The first one is putting hot or warm food items into the fridge without considering how it changes the overall environment temperature. Putting hot pots or pans into a refrigerated storage unit raises the ambient temperature of the food around it, sometimes to unsafe levels.
Be sure to allow time for hot items to balance out in temperature before you place them in the refrigerator. This will save you from serving food that was stored at an unsafe temperature, which is a serious code violation.

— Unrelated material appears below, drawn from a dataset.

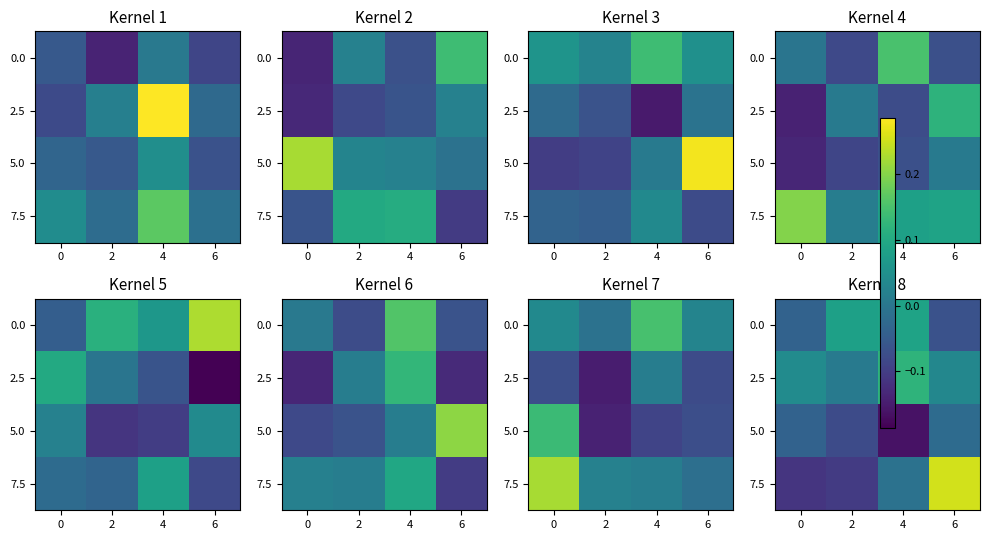

What is the difference between the maximum and minimum values in the 5.0 series?

0.1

The second common storage violation is dripping. By storing chicken above a pan of beef, the chicken drippings will get into the beef. Potential bacteria in the drippings need to reach a temperature of 165 degrees in order to die. However, beef only needs to be cooked up to 145 degrees. The 20-degree difference could mean that salmonella survived the cooking process and put your customers in danger. To combat this problem, store meats with the most harmful or dangerous bacteria on the bottom of your refrigerator. This way, you’ll never need to worry about more heat-tolerant drippings not getting cooked off.
Your top-to-bottom storage order should look like this:
- Cooked seafood and meats
- Raw seafood
- Raw chicken
Make sure you always use well-sealed containers for all your stored food. All these steps will help avoid a storage violation and make sure you avoid pests and needing to hire a pest control company.